To Dora this was tremendously attractive: the absolute refusal to ask anything of her as a favour, even when he so intensely wanted it, was a revelation of the eternal masculine not opposed to but in accord with the eternal feminine. Nothing seemed to her more fantastic and sickly than the sort of devotion that begged for a flower, and sighed and pined under a woman’s unkindness or caprice. “Here is my heart,” he had in effect said to her, “take it or leave it, but if you take it give me yours.” Man gave, and was not woman to give too, in her own kind? She, too, longed to come out into the warm half-darkness of the stars with him, and why, in common fairness, should he be supposed to sue for a favour that which she longed to grant?

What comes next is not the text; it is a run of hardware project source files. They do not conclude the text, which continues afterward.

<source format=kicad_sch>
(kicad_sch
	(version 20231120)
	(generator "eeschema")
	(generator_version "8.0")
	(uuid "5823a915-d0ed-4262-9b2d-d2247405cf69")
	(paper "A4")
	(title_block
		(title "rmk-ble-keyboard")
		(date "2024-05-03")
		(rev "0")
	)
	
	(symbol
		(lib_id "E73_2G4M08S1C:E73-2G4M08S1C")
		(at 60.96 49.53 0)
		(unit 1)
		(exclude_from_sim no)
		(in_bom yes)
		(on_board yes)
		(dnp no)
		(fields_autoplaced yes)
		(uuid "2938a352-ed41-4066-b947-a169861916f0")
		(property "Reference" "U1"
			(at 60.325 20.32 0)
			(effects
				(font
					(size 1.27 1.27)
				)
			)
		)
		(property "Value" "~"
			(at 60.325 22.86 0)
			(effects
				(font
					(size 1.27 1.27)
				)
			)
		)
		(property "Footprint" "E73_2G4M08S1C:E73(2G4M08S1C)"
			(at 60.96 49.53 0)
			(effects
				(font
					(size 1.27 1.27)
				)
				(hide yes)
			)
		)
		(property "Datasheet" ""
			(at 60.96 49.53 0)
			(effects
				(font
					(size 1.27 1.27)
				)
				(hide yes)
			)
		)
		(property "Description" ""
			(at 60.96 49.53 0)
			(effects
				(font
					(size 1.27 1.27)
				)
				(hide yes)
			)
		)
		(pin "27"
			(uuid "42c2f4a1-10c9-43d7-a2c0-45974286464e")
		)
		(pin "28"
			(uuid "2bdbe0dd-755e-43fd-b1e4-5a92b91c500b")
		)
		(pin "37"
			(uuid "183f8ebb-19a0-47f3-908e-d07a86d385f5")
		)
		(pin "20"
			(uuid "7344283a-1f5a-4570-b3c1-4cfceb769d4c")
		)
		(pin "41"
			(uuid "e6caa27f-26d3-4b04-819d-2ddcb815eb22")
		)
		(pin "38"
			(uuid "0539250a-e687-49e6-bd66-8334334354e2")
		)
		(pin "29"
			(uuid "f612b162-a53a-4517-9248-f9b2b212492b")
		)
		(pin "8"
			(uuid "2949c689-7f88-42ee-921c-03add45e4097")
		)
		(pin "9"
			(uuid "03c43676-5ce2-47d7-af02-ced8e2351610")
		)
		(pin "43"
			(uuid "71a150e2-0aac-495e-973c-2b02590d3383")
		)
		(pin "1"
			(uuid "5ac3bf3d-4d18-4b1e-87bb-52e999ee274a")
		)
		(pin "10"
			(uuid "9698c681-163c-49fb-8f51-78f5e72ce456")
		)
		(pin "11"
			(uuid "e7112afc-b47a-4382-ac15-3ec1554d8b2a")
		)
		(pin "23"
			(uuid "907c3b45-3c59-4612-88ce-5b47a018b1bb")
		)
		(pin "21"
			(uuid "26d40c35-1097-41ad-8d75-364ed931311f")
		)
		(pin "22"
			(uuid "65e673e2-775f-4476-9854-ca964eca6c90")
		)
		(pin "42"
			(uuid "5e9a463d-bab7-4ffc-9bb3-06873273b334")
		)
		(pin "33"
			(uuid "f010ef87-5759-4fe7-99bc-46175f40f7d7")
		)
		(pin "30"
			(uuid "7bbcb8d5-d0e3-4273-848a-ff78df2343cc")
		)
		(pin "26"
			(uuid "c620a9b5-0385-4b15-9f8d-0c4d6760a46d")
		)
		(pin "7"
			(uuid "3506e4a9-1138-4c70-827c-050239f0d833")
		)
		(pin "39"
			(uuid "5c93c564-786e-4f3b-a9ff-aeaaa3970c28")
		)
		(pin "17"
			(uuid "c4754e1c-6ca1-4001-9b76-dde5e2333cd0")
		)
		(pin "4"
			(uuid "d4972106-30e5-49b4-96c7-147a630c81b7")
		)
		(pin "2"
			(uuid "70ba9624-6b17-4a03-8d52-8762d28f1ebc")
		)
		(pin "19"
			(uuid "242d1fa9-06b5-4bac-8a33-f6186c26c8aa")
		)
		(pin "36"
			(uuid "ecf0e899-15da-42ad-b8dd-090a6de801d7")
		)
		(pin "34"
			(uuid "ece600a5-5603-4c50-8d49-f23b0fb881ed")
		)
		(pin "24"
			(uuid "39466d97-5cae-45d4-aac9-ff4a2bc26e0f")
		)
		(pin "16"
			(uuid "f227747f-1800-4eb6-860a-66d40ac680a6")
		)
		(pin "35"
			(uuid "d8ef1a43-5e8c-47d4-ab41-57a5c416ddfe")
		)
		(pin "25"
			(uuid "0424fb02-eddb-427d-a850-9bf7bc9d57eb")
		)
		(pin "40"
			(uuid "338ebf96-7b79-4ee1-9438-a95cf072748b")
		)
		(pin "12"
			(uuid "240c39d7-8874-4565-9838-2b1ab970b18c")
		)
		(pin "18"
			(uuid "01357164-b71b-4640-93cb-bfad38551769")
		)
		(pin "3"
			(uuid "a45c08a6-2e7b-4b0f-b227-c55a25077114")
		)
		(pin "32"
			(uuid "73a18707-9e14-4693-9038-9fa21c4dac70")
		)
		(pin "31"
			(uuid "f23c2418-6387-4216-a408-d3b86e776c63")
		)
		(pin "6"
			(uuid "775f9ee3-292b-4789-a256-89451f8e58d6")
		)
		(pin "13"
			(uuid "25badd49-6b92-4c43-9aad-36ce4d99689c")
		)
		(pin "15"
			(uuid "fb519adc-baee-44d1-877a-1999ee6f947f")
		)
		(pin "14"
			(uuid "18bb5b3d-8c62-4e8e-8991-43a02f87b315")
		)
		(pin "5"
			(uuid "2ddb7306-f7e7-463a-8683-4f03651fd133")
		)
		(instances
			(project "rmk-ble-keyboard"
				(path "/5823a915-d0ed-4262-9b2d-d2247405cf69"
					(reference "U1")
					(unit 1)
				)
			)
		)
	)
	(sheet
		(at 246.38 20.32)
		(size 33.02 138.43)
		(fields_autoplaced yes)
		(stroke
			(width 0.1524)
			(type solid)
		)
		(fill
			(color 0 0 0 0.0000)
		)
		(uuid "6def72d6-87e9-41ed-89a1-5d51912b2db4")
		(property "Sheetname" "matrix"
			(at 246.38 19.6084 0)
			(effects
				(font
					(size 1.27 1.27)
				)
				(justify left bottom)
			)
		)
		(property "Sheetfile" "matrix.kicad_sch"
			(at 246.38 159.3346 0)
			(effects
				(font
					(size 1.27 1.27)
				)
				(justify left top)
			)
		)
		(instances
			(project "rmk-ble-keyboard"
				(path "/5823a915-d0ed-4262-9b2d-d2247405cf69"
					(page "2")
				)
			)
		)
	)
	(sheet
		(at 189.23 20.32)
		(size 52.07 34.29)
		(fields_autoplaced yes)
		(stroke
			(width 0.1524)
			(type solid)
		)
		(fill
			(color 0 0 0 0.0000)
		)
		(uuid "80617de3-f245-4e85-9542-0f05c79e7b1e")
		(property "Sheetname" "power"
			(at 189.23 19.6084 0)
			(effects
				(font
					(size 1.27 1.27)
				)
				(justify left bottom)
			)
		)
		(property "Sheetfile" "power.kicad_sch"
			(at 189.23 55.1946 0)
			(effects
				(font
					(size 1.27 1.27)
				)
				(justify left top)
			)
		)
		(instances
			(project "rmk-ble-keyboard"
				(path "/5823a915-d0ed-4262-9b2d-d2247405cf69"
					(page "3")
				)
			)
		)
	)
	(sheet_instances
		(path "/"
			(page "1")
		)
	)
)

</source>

So out they went on to the dim-paved terrace walk. Above the sky was clear and the star-dust strewn thick over the floor of the heaven, and the fantastic shape of the birds on the yew hedge stood clear out against the luminous and velvet blue. A little draught of flower-scented air stole up through the square doorways in the hedge from the drowsy beds, that but dreamed of their daylight fragrance, and somewhere not far away in the park a night jar throbbed its bourdon note, making vibration rather than sound. Dora put her hand through his arm and laughed.